Directions: Each entry below is to be copied verbatim, with no line missing.

Stored data entries:
>>>

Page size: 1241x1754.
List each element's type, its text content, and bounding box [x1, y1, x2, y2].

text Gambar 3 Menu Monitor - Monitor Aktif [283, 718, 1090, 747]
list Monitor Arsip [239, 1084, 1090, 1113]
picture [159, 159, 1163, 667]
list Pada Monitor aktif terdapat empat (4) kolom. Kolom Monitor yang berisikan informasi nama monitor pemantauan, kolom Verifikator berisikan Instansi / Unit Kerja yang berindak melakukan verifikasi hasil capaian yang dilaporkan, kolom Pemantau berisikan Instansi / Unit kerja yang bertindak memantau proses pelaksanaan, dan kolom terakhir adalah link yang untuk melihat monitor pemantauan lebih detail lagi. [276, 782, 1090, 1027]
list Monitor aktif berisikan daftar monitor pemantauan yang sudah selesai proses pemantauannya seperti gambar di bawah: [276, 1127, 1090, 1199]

<<<

Response box:
Page size: 1241x1754.
List each element's type, its text content, and bounding box [x1, y1, x2, y2].

text Gambar 3 Menu Monitor - Monitor Aktif [283, 718, 1090, 747]
list Monitor Arsip [239, 1084, 1090, 1113]
picture [159, 159, 1163, 667]
list Pada Monitor aktif terdapat empat (4) kolom. Kolom Monitor yang berisikan informasi nama monitor pemantauan, kolom Verifikator berisikan Instansi / Unit Kerja yang berindak melakukan verifikasi hasil capaian yang dilaporkan, kolom Pemantau berisikan Instansi / Unit kerja yang bertindak memantau proses pelaksanaan, dan kolom terakhir adalah link yang untuk melihat monitor pemantauan lebih detail lagi. [276, 782, 1090, 1027]
list Monitor aktif berisikan daftar monitor pemantauan yang sudah selesai proses pemantauannya seperti gambar di bawah: [276, 1127, 1090, 1199]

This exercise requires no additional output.